··· Extract provided ···

# F-250 Problems Matching a Plow



## Deebee7 (May 3, 2012)

Got a 2009 F-250 Super Cab, 8' Bed FGWAR is 4800 lbs. 5.4L Gas, V-8.

I can't find any matches for Boss snowplows, or any V-Plows for that matter. The plow matching software on their sites say there are none available for this model. I was hoping to put a Boss Power VXT on it. Am I not looking at something right here? Can you help me find a reliable V Plow match please. The local dealer sells only Boss and Snow Dogg.

Thanks, I appreciate it.


----------



## grandview (Oct 9, 2005)

Not a problem Boss v plows are a good match for the F250/350.Go to 9.2 if you can.


----------



## drp (Oct 12, 2009)

problem seems to be the axle weight.


----------



## Deebee7 (May 3, 2012)

drp;1489235 said:


> problem seems to be the axle weight.


So then adding the 5600 lb. front coil springs in leau of the current 4800 lb. ones won't fix it? I want to operate a small 7'6 or 8'1 Boss V Plow. The axle couldn't hold up even after this upgrade?

···

* Objectives:
a - Determine whether each statement below agrees with the F-250 plow thread, answering yes or no and quoting the deciding words: (i) the truck in the opening post has a 5.4L gas V-8; (ii) the local dealer carries Boss, Snow Dogg, and one other plow brand; (iii) drp names the axle weight as the likely problem.
b - Name every user who posts in the F-250 plow thread, listing each one once.
c - From the F-250 plow thread, return the passage from "# F-250 Problems" up to and including "and Snow Dogg.", reproduced character for character.

··· Data ···

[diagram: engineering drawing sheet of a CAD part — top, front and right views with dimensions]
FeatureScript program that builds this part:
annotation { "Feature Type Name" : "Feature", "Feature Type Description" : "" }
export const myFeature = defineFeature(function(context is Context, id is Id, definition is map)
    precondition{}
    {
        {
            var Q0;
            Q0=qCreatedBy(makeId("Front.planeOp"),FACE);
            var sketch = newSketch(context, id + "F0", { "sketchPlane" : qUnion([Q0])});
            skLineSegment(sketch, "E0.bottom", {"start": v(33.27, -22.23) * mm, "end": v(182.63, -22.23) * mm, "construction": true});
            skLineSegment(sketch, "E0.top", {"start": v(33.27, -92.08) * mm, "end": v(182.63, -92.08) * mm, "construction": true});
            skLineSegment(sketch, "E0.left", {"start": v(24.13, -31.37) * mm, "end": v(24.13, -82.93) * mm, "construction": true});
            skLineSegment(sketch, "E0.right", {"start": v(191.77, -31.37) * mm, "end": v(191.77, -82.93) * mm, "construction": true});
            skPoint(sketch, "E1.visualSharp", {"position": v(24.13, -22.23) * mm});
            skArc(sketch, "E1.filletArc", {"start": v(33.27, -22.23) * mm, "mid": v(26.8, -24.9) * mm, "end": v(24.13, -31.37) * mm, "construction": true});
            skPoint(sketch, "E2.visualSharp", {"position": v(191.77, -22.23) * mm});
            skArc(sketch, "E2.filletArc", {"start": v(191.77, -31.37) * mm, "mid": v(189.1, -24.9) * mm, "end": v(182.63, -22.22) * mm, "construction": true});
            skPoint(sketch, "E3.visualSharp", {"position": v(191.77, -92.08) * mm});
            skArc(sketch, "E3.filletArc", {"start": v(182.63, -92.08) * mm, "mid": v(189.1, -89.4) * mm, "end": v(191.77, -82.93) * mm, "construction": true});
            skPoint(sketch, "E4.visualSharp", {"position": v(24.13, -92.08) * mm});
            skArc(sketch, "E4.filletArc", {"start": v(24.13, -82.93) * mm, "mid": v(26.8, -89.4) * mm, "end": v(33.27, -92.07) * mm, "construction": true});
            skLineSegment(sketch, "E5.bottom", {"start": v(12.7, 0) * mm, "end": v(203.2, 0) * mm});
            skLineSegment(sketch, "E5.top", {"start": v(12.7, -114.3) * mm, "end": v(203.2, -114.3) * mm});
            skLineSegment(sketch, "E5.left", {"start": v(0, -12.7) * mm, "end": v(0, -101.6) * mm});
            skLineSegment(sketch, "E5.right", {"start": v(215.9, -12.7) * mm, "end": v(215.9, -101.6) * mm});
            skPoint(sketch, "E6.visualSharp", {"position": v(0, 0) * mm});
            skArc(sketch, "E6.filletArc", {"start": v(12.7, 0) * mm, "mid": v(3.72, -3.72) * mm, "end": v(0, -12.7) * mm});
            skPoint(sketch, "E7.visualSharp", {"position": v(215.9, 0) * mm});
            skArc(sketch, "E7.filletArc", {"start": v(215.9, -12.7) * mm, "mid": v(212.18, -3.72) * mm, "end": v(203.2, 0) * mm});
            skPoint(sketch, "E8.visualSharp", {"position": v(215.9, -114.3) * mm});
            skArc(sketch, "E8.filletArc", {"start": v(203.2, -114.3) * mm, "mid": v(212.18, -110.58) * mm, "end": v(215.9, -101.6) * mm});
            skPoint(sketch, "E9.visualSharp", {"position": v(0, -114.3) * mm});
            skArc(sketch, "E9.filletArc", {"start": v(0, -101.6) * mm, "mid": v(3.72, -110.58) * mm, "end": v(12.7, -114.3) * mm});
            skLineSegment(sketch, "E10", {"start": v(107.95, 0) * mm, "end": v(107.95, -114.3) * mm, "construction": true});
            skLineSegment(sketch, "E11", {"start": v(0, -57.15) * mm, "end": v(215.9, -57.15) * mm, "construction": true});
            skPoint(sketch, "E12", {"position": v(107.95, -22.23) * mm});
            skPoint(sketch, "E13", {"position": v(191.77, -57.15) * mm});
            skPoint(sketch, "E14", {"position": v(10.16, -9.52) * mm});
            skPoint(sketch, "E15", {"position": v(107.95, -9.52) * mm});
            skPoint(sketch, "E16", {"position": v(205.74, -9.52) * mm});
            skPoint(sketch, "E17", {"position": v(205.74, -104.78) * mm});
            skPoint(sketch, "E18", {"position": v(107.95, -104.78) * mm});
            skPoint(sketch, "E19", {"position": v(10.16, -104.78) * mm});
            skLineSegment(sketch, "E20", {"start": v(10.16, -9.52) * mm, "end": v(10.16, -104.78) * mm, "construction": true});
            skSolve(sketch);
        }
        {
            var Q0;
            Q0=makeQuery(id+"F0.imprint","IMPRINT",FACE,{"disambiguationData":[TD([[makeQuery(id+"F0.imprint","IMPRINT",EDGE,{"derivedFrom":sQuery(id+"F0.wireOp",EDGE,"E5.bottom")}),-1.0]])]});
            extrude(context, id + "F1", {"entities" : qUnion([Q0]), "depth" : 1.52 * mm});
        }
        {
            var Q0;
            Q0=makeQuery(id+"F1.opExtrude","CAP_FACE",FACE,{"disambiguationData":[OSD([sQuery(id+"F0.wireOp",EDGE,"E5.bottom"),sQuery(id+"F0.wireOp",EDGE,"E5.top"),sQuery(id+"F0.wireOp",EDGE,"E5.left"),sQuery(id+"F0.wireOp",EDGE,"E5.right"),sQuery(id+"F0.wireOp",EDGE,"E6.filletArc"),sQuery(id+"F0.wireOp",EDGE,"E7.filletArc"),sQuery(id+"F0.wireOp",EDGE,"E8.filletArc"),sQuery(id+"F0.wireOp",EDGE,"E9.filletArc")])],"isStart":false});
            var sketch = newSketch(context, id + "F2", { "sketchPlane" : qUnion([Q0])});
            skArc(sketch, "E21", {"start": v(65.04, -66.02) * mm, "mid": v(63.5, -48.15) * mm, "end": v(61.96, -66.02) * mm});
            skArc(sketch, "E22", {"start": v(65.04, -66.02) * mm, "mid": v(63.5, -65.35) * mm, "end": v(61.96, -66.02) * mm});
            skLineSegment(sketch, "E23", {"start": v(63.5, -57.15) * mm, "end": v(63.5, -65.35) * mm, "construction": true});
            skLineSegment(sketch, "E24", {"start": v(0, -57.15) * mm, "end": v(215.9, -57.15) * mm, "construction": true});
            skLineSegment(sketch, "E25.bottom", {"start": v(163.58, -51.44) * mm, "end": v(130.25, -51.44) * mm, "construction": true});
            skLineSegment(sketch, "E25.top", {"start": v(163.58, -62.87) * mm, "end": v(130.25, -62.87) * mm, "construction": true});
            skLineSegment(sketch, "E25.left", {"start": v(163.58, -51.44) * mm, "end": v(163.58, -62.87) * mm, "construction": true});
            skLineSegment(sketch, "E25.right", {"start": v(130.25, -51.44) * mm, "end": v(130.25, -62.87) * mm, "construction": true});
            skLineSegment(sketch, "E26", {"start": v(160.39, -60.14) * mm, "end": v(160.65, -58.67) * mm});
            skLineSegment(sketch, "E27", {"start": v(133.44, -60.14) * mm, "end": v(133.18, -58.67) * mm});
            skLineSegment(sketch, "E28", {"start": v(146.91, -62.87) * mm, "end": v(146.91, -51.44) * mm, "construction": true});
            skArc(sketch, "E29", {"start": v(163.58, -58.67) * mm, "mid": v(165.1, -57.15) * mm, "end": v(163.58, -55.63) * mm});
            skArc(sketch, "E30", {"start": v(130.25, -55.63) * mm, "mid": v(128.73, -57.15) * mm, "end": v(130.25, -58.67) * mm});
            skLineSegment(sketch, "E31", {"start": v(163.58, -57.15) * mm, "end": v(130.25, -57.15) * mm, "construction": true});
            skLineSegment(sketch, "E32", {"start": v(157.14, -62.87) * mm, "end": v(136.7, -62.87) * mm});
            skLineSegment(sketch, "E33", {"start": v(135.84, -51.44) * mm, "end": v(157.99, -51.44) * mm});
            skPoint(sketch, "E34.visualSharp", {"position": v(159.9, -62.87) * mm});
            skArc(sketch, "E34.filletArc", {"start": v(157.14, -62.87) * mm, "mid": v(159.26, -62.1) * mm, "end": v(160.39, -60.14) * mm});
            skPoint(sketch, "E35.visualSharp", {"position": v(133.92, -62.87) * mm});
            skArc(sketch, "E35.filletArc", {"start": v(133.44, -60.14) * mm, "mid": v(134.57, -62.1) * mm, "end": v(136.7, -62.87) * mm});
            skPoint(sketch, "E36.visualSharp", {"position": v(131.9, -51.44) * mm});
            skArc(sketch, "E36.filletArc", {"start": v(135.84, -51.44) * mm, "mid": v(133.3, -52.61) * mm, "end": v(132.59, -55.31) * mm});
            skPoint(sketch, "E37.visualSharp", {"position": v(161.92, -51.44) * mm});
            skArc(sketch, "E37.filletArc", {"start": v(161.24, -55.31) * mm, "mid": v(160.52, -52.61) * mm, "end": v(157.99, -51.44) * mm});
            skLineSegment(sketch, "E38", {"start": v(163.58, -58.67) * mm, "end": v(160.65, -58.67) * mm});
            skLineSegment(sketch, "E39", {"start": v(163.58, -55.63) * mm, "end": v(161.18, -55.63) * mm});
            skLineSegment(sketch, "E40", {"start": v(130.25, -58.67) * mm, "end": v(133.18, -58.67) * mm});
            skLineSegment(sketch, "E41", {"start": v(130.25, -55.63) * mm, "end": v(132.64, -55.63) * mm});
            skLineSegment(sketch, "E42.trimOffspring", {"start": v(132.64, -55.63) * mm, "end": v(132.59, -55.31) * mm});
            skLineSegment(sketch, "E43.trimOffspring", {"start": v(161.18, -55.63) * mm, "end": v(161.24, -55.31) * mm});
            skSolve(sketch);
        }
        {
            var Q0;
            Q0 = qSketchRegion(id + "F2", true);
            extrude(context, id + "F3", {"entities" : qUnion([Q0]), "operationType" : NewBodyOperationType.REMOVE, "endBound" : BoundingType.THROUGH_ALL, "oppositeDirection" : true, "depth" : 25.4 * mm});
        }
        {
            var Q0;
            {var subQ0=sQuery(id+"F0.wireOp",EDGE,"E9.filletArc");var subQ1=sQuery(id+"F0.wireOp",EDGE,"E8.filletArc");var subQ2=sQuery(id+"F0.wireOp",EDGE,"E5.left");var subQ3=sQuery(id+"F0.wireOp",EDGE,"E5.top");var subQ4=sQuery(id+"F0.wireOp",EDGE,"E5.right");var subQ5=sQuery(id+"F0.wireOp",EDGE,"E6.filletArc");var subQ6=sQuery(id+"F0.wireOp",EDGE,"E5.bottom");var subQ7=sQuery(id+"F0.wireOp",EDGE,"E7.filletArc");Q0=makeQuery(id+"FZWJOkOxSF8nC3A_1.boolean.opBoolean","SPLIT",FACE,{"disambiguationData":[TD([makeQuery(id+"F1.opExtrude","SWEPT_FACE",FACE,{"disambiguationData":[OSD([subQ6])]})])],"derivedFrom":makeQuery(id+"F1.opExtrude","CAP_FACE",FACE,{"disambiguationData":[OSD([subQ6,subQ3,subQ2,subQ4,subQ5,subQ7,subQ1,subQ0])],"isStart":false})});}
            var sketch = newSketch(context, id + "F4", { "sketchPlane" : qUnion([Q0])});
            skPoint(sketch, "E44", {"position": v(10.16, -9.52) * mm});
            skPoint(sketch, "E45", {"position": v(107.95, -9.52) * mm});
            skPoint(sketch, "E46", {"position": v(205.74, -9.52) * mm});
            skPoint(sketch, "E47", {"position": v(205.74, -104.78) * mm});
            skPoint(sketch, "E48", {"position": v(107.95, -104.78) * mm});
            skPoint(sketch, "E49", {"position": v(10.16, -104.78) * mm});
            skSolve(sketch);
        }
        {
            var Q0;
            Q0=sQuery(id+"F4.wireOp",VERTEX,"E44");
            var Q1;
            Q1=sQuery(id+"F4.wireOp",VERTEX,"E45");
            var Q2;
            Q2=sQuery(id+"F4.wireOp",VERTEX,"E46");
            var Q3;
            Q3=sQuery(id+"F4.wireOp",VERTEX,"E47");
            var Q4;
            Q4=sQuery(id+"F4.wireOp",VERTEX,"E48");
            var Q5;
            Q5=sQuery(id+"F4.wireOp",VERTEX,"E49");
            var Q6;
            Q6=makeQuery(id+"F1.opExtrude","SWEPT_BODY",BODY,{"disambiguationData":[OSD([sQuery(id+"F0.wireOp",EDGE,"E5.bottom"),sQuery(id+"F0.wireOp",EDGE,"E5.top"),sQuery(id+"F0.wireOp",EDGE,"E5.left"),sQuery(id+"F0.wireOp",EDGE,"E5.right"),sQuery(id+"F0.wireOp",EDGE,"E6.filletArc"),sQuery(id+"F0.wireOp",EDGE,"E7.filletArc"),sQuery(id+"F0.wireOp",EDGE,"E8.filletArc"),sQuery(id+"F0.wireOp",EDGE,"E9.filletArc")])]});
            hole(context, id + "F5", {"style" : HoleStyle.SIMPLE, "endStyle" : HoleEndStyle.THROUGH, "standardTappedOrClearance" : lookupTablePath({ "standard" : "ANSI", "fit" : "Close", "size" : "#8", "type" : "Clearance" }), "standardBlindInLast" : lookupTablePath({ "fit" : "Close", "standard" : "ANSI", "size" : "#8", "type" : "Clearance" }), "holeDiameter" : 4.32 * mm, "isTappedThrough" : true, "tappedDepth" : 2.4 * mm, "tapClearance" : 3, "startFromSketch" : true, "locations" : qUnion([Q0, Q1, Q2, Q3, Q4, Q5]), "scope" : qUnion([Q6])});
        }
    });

···

* The results:
a -
(i) Yes: "5.4L Gas, V-8."
(ii) No: "The local dealer sells only Boss and Snow Dogg."
(iii) Yes: "problem seems to be the axle weight."

b - Deebee7, grandview, drp

c -
# F-250 Problems Matching a Plow



## Deebee7 (May 3, 2012)

Got a 2009 F-250 Super Cab, 8' Bed FGWAR is 4800 lbs. 5.4L Gas, V-8.

I can't find any matches for Boss snowplows, or any V-Plows for that matter. The plow matching software on their sites say there are none available for this model. I was hoping to put a Boss Power VXT on it. Am I not looking at something right here? Can you help me find a reliable V Plow match please. The local dealer sells only Boss and Snow Dogg.